"""
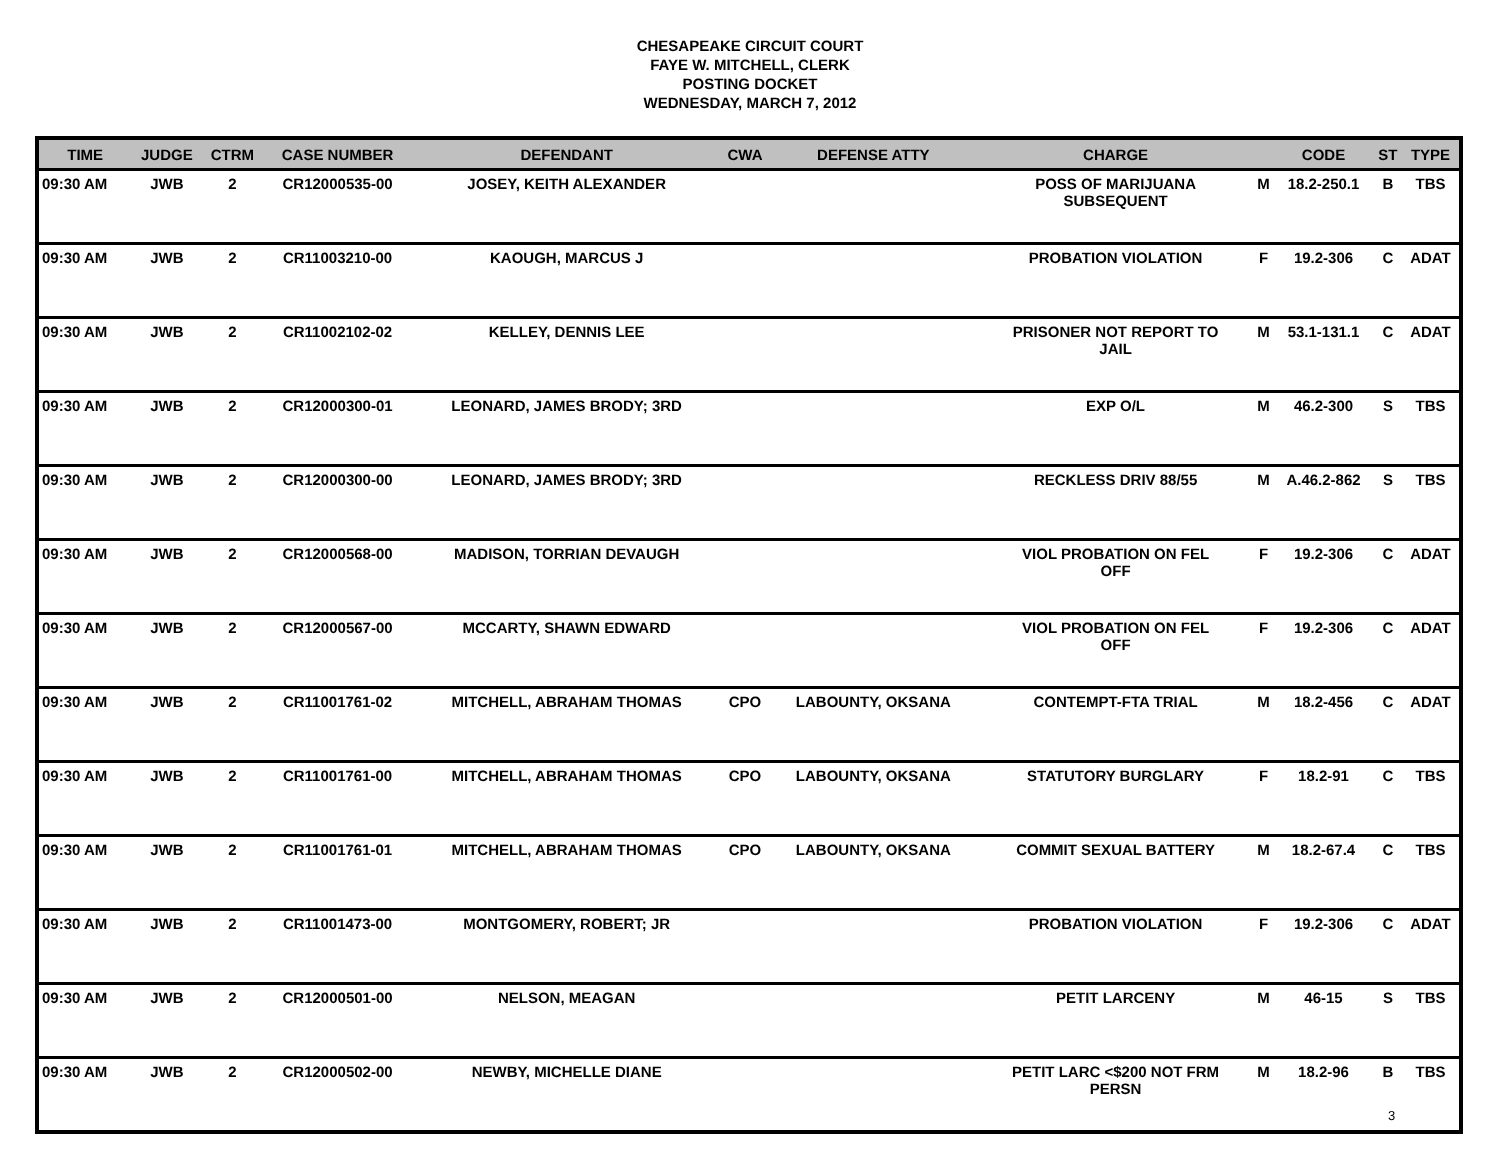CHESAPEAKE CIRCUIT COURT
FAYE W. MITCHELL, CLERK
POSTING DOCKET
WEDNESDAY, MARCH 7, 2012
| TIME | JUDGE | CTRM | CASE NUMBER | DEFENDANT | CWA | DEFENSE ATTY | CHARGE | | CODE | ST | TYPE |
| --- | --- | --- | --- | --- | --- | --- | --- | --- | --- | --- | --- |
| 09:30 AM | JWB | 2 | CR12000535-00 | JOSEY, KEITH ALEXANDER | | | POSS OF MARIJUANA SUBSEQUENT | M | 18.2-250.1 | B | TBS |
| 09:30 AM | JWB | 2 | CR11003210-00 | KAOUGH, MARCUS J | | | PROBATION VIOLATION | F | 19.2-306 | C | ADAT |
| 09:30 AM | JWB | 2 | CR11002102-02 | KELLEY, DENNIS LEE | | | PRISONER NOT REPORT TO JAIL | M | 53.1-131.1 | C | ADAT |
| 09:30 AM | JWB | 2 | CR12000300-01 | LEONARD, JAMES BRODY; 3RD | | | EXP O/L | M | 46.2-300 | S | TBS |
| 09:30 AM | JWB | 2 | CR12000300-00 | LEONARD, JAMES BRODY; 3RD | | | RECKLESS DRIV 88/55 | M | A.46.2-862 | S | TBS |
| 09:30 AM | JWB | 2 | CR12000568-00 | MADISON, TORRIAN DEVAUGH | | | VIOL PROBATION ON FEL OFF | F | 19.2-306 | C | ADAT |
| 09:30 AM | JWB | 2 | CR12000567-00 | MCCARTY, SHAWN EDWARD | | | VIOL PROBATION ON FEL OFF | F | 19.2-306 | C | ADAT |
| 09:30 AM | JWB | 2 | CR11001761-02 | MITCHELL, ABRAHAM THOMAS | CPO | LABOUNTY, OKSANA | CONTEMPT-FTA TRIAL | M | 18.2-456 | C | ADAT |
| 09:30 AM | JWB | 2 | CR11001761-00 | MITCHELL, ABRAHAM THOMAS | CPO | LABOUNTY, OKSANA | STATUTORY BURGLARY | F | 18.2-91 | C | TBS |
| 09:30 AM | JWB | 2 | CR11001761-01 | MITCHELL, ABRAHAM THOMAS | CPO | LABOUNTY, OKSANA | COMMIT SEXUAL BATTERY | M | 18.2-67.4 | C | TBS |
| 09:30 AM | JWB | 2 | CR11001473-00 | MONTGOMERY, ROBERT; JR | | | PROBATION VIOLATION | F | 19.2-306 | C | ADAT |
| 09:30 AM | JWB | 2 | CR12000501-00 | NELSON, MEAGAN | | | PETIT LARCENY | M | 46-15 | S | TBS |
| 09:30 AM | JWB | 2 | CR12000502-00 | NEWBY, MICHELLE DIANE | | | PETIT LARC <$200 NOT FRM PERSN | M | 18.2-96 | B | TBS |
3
"""
### [What the task asks]
Where a line in the entries holds "LEONARD", copy that line.

### [Expected answer]
| 09:30 AM | JWB | 2 | CR12000300-01 | LEONARD, JAMES BRODY; 3RD | | | EXP O/L | M | 46.2-300 | S | TBS |
| 09:30 AM | JWB | 2 | CR12000300-00 | LEONARD, JAMES BRODY; 3RD | | | RECKLESS DRIV 88/55 | M | A.46.2-862 | S | TBS |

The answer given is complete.